TRY IT —
Return copies of the lines below that mention "focus".

Saved data entries —
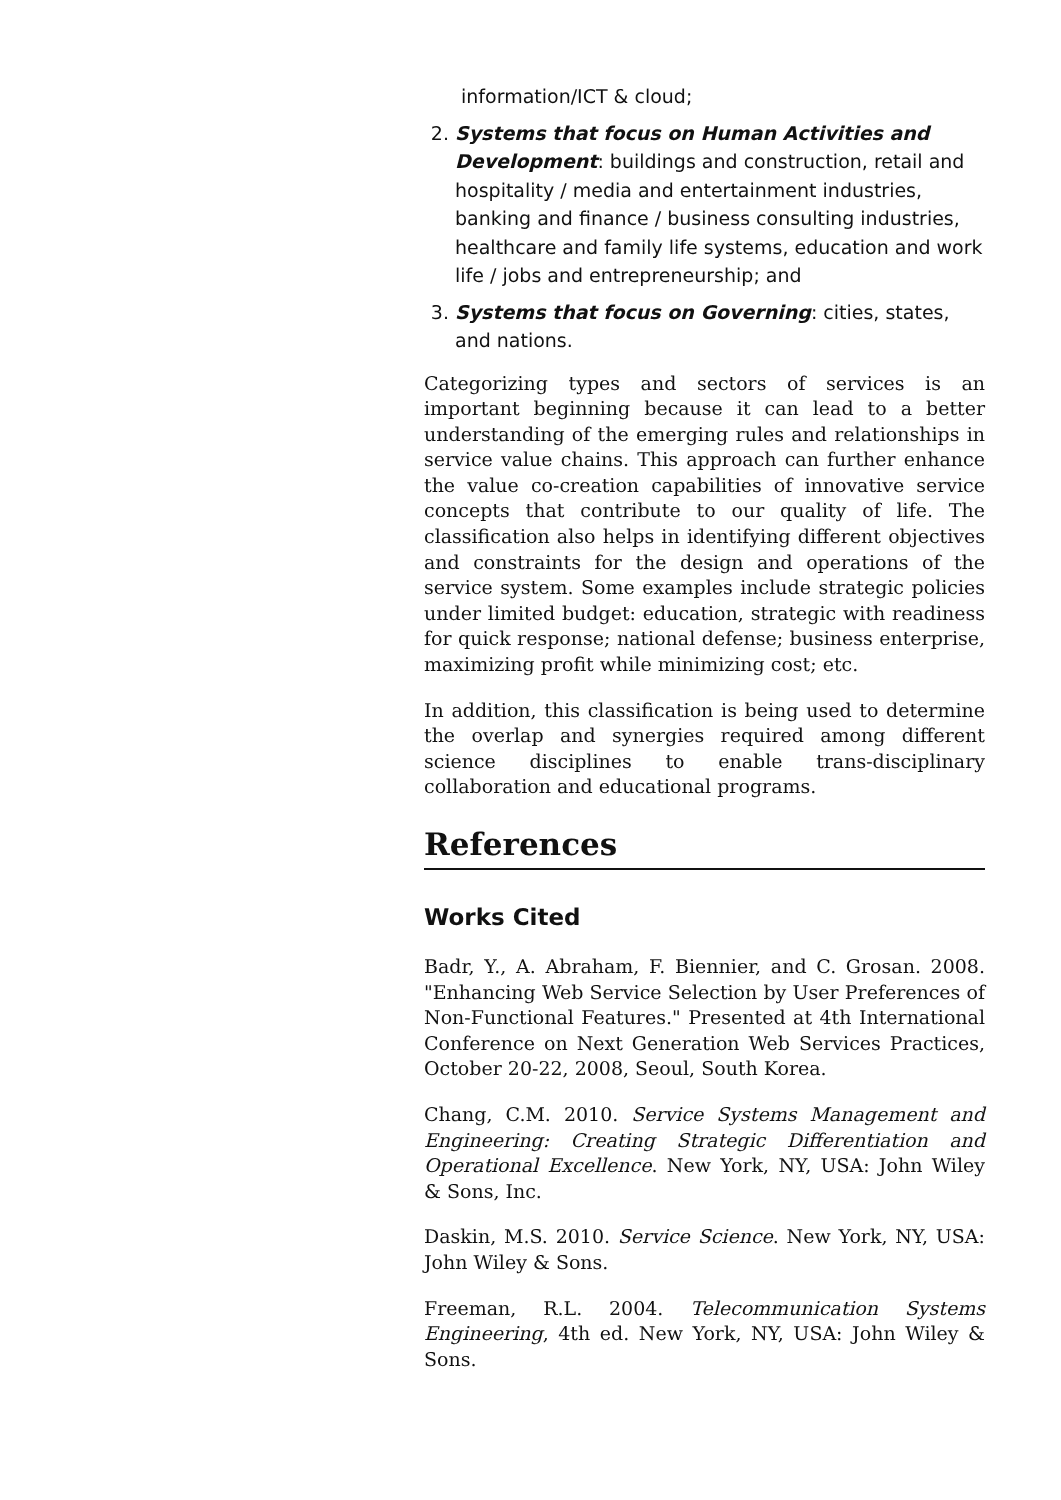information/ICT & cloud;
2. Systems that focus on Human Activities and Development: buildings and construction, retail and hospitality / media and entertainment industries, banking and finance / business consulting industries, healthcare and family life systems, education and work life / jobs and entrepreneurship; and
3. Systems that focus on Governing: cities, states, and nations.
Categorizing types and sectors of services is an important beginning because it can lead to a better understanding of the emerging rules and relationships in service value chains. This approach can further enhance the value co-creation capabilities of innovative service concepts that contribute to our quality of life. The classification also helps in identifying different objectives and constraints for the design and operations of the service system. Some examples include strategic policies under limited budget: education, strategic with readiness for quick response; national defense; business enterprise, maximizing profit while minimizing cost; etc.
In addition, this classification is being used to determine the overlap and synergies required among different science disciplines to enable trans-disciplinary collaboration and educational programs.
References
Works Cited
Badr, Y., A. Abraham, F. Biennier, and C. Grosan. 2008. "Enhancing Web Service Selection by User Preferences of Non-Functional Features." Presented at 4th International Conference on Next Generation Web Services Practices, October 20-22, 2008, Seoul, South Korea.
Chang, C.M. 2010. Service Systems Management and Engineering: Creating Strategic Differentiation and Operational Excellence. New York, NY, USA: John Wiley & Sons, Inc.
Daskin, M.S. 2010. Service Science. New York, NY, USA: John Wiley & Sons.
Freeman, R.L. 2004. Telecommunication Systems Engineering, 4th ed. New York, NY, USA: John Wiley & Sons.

SOLUTION TO THE EXERCISE —
2. Systems that focus on Human Activities and Development: buildings and construction, retail and hospitality / media and entertainment industries, banking and finance / business consulting industries, healthcare and family life systems, education and work life / jobs and entrepreneurship; and
3. Systems that focus on Governing: cities, states, and nations.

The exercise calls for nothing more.